Price examples and pass rules
Use names as evidence, not decoration. The useful SEO win is that Josh Allen, Ja'Marr Chase, Bijan Robinson and Puka Nacua and Chiefs, Bills, Eagles and Lions appear inside decisions, thresholds, and internal links instead of being dumped into a keyword list.
- Spread example: if Chiefs-Broncos opens Chiefs -3.5 and your fair number is -2.8, +3.5 is the bet, +3 is a pass, and the moneyline needs roughly +155 or better before it replaces the spread.
- Total example: if a Bills outdoor total opens 46.5 and wind moves from 8 mph to 21 mph, an under projection at 42.8 still needs a playable number; under 45 or better is different from chasing 43.5.
- Futures example: Bengals AFC North +280 is 26.3% before hold. If your fair number is 30%, stake modestly, track portfolio correlation, and avoid stacking every Burrow, Chase, and Higgins bet into the same thesis.
- CLV rule: a good write-up is not enough. Track whether the spread, total, prop, or futures price closed better than your entry before grading the process.
Use closing-line value guide to keep the examples attached to measurable prices.
Research note board
Use this table to turn the guide into a decision note. The point is to know when the idea is actionable and when it is only context.

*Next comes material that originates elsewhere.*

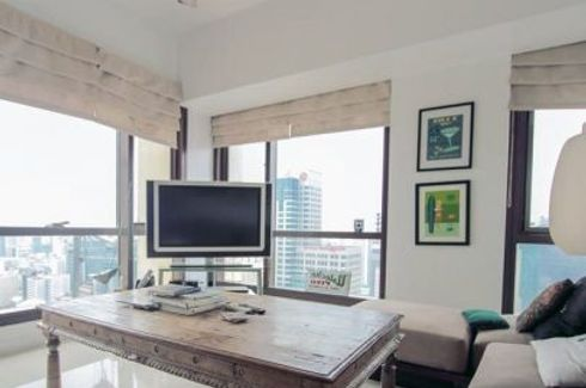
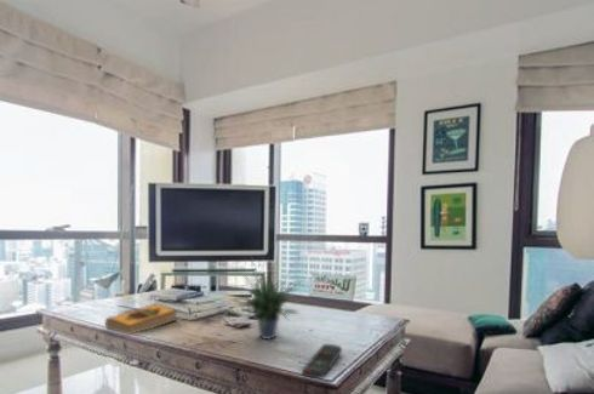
+ potted plant [228,252,304,341]
+ hardback book [104,302,178,336]
+ remote control [301,343,343,379]
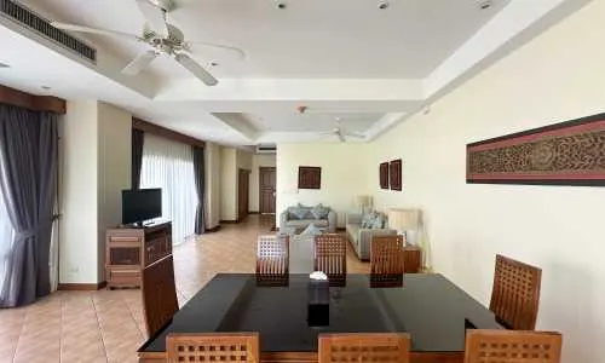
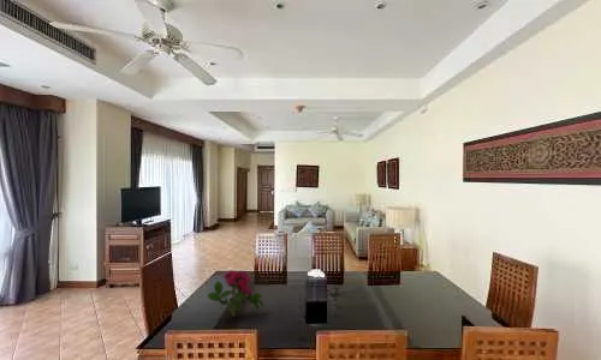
+ flower [207,269,267,317]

| Angle | Input to verify | Example application | Pass when |
|---|---|---|---|
| Market price | Spread, total, moneyline, prop price, or futures hold | Chiefs and Bills compared through vig | The price has moved past the number that created the edge |
| Football or sport context | Role, pace, weather, injury status, opponent style | Josh Allen role news mapped to the relevant market | The original input changes or remains unconfirmed |
| Review loop | Entry, close, result, and reason code | hold logged with a clear thesis | You cannot explain whether the process beat the market |
Educational analysis only, not a bet recommendation. Check current lines, injuries, rules, contest terms, and local regulations before acting.
Average total points by weather bucket
Average combined points scored in NFL games by weather bucket over recent seasons. Wind above 20mph and snow each clip totals by 6-8 points vs domed games, which is why books move totals aggressively when forecasts shift.
NFL ATS cover-margin distribution
Distribution of (final margin − closing spread) across an NFL season. Roughly normal with mean ≈ 0 and standard deviation ≈ 13 points, which is why most ATS edges live in the ±1.5 point window.